**課題文**
次のエントリーをすべて、文字も記号も変えずに書き写しなさい。ただし、画像を示す行は解答に含めないこと。

───── 演習資料 ─────

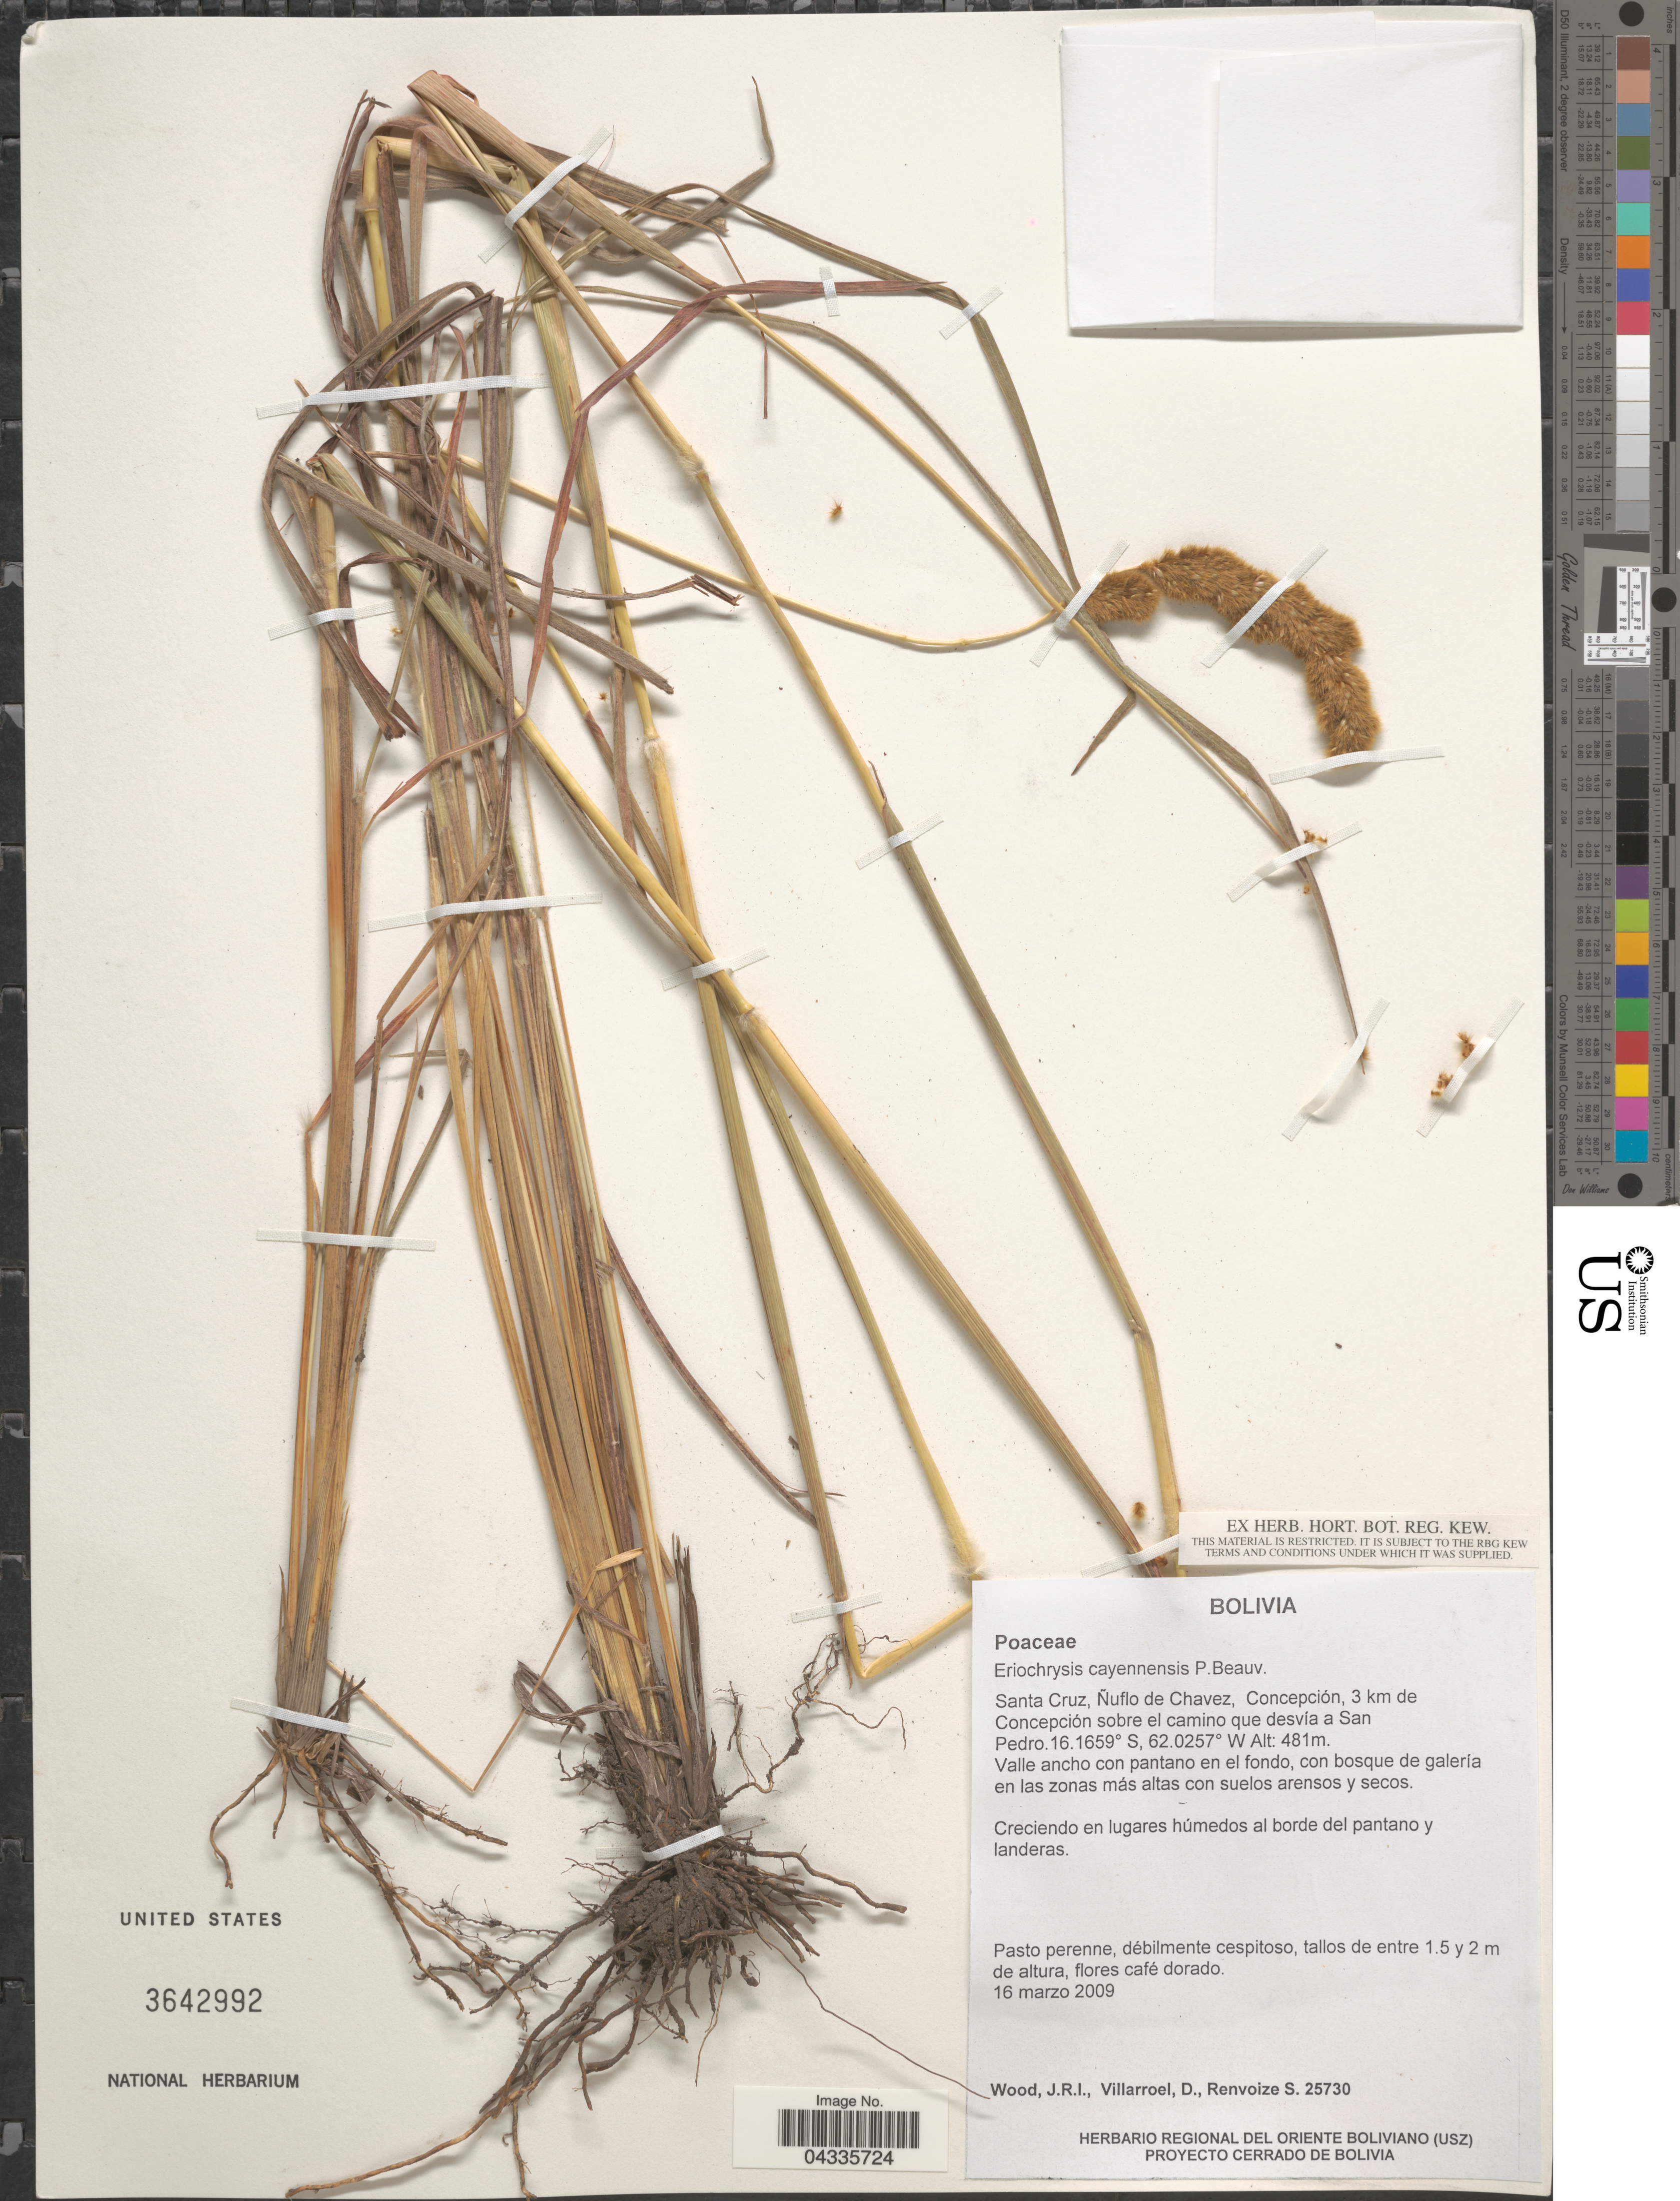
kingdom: Plantae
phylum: Tracheophyta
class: Liliopsida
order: Poales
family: Poaceae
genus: Eriochrysis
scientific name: Eriochrysis cayennensis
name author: P. Beauv.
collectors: J. R. I. Wood, D. Villarroel & S. A. Renvoize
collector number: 25730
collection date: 2009-03-16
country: Bolivia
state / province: Santa Cruz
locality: Ñuflo de Chavez, Concepción, 3 km de Concepción sobre el camino que desvia a San Pedro.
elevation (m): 481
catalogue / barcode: US 3642992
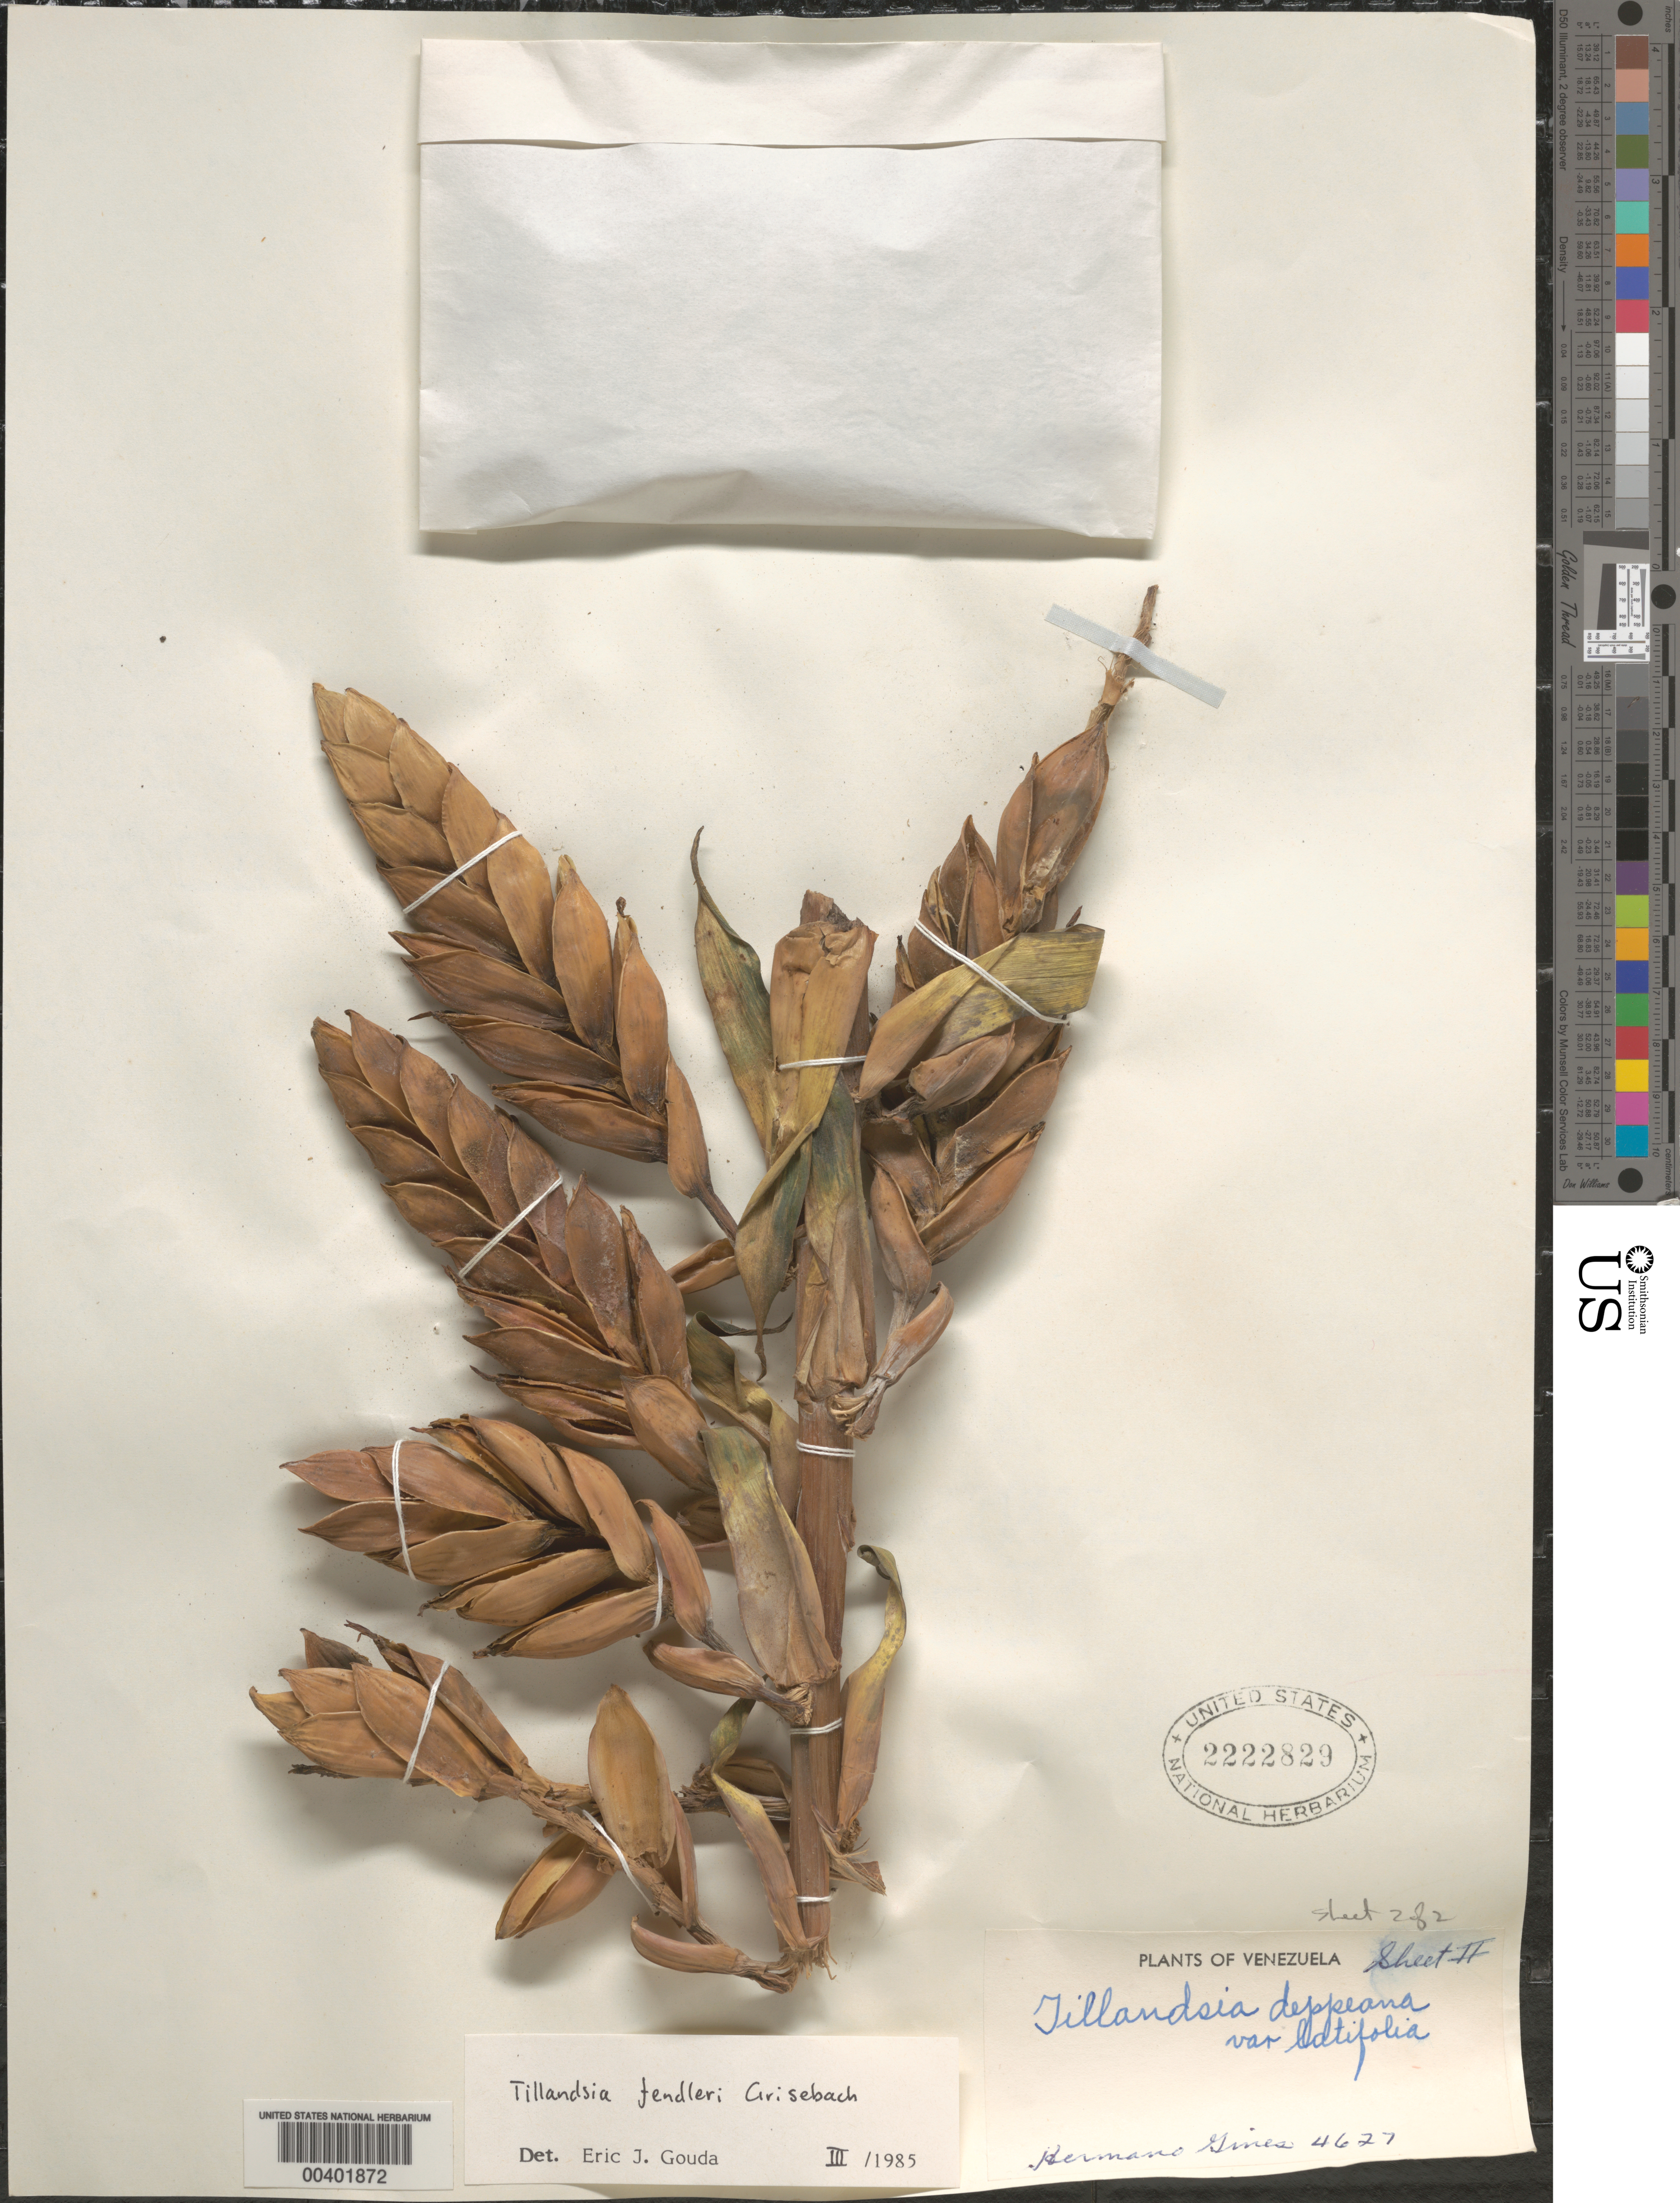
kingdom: Plantae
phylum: Tracheophyta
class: Liliopsida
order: Poales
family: Bromeliaceae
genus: Tillandsia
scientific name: Tillandsia fendleri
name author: Griseb.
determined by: Gouda, E. J.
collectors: Bro. Gines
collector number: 4627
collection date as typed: Apr 1952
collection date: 1952-04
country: Venezuela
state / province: Mérida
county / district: Libertador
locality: La Mucuy Mucuy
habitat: selve humeda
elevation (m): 2000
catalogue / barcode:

─────

**解答例**
kingdom: Plantae
phylum: Tracheophyta
class: Liliopsida
order: Poales
family: Poaceae
genus: Eriochrysis
scientific name: Eriochrysis cayennensis
name author: P. Beauv.
collectors: J. R. I. Wood, D. Villarroel & S. A. Renvoize
collector number: 25730
collection date: 2009-03-16
country: Bolivia
state / province: Santa Cruz
locality: Ñuflo de Chavez, Concepción, 3 km de Concepción sobre el camino que desvia a San Pedro.
elevation (m): 481
catalogue / barcode: US 3642992
kingdom: Plantae
phylum: Tracheophyta
class: Liliopsida
order: Poales
family: Bromeliaceae
genus: Tillandsia
scientific name: Tillandsia fendleri
name author: Griseb.
determined by: Gouda, E. J.
collectors: Bro. Gines
collector number: 4627
collection date as typed: Apr 1952
collection date: 1952-04
country: Venezuela
state / province: Mérida
county / district: Libertador
locality: La Mucuy Mucuy
habitat: selve humeda
elevation (m): 2000
catalogue / barcode:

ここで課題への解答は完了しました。